Where the records below have a line with "направлении", that line is to be copied.

Bounding box prediction data
◆ ◆ ◆ ◆ ◆ ◆ ◆

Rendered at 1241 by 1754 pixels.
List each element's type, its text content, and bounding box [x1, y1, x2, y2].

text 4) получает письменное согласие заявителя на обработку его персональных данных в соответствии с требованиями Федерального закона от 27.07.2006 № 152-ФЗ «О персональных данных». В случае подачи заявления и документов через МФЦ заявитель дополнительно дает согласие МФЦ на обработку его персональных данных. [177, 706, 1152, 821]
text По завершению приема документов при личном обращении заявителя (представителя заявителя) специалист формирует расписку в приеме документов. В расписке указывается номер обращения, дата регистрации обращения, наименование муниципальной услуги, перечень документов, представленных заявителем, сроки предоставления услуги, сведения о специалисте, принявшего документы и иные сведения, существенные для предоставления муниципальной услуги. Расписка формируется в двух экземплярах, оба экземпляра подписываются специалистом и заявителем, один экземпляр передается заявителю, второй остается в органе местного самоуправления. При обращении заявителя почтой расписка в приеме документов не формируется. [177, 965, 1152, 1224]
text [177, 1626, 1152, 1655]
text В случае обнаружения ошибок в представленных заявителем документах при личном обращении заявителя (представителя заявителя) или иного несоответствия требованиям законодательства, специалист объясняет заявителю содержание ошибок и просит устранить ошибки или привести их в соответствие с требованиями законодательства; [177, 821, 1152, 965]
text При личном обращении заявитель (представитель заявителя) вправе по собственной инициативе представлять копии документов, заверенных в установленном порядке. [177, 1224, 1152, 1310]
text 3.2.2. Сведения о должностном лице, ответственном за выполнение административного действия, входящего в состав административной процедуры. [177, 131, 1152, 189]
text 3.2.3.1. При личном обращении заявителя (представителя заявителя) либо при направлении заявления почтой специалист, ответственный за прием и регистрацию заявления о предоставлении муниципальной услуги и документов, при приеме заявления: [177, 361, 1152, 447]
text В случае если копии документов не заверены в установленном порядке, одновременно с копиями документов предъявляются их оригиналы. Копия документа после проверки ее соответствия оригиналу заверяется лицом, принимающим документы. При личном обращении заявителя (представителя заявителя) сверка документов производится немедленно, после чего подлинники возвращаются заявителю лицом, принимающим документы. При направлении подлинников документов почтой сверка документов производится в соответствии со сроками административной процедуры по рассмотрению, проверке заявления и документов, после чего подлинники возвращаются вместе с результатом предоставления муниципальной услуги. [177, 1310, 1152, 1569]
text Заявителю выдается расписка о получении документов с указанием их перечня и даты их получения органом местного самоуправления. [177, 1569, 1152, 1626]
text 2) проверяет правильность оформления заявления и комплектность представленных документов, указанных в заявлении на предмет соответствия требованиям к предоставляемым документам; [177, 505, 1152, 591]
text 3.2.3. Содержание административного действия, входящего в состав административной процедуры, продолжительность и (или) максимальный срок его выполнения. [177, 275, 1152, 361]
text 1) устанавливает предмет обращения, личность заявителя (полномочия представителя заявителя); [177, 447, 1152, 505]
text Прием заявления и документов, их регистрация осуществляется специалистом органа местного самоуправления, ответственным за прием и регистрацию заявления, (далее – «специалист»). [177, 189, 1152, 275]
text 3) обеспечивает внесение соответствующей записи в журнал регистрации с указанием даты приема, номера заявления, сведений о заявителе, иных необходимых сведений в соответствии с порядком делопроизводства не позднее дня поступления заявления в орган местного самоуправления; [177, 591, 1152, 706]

◆ ◆ ◆ ◆ ◆ ◆ ◆

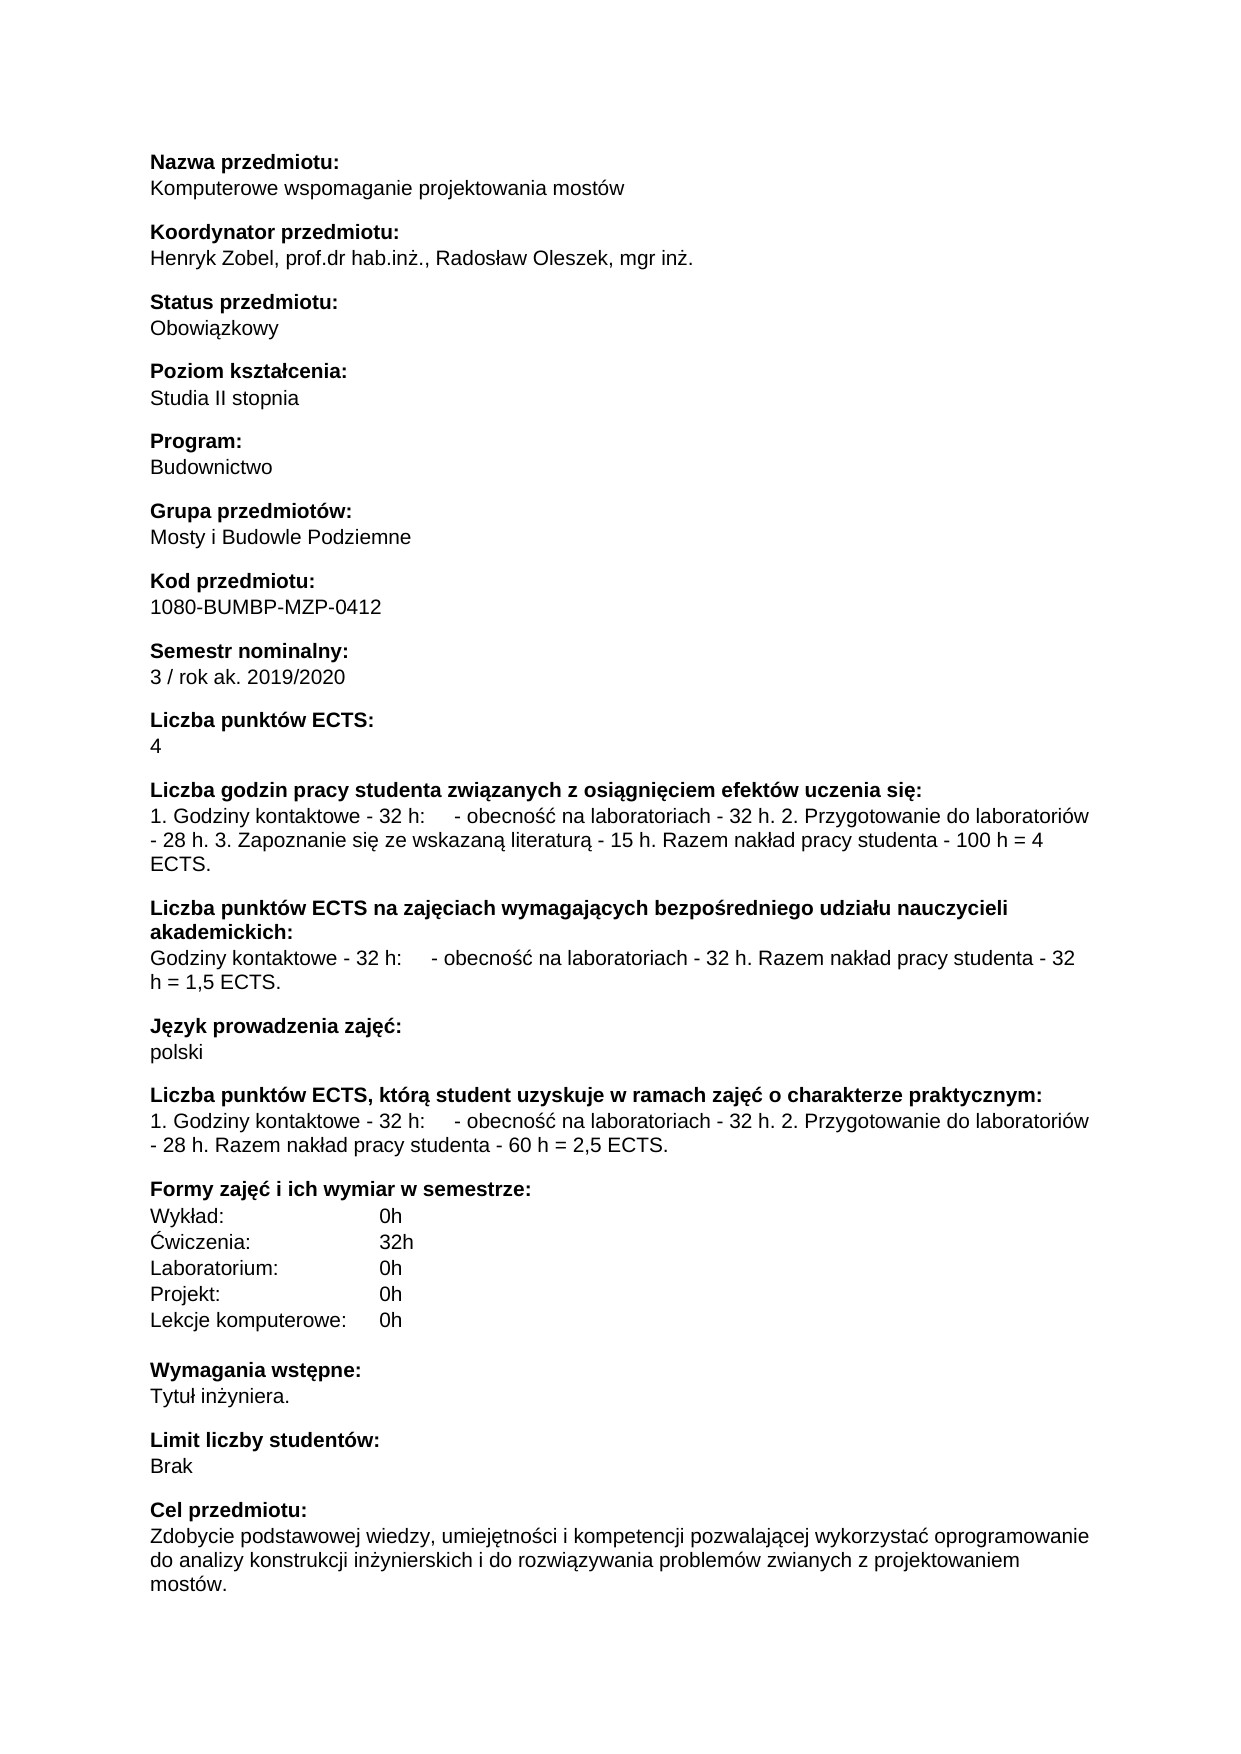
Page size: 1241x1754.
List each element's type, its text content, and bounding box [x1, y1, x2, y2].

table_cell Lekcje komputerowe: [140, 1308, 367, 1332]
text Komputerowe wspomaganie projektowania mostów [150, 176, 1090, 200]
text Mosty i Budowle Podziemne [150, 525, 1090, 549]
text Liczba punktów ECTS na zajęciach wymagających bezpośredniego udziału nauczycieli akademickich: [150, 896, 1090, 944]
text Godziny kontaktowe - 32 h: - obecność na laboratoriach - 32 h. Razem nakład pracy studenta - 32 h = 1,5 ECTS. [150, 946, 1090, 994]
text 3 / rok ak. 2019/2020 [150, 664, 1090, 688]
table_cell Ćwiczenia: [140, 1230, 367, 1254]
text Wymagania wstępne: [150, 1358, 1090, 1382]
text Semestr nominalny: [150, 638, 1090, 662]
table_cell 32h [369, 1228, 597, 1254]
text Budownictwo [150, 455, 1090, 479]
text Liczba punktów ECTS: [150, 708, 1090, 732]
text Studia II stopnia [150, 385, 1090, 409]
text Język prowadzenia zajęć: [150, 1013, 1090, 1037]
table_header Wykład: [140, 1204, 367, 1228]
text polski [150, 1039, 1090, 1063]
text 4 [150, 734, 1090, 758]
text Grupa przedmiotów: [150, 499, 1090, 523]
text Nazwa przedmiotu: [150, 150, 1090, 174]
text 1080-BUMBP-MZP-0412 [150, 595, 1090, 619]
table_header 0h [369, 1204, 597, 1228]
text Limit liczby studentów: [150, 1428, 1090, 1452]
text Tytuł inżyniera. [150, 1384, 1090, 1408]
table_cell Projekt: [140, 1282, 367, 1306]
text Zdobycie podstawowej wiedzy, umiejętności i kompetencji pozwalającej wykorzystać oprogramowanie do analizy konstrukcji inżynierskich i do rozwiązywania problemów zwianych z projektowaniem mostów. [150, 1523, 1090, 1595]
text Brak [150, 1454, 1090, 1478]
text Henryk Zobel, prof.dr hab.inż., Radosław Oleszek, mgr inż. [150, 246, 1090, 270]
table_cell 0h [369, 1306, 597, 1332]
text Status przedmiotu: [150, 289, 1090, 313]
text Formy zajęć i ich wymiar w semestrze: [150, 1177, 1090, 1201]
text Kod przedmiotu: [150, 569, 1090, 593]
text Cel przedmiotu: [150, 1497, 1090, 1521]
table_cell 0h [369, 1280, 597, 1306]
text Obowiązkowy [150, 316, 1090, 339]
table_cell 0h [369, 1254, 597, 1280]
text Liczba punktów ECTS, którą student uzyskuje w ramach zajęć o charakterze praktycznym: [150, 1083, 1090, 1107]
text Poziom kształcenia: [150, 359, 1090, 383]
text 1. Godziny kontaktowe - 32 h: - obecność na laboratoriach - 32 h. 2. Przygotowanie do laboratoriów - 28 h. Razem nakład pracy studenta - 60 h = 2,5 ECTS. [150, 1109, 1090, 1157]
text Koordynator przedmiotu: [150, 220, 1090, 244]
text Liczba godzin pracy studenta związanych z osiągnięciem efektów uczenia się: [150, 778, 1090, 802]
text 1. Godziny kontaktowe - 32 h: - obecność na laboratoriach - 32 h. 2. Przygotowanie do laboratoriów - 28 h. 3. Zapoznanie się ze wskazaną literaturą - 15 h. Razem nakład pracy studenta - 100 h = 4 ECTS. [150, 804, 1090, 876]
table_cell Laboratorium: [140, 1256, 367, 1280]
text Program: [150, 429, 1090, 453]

◆ ◆ ◆ ◆ ◆ ◆ ◆

■ Result:
text 3.2.3.1. При личном обращении заявителя (представителя заявителя) либо при направлении заявления почтой специалист, ответственный за прием и регистрацию заявления о предоставлении муниципальной услуги и документов, при приеме заявления: [177, 361, 1152, 447]
text В случае если копии документов не заверены в установленном порядке, одновременно с копиями документов предъявляются их оригиналы. Копия документа после проверки ее соответствия оригиналу заверяется лицом, принимающим документы. При личном обращении заявителя (представителя заявителя) сверка документов производится немедленно, после чего подлинники возвращаются заявителю лицом, принимающим документы. При направлении подлинников документов почтой сверка документов производится в соответствии со сроками административной процедуры по рассмотрению, проверке заявления и документов, после чего подлинники возвращаются вместе с результатом предоставления муниципальной услуги. [177, 1310, 1152, 1569]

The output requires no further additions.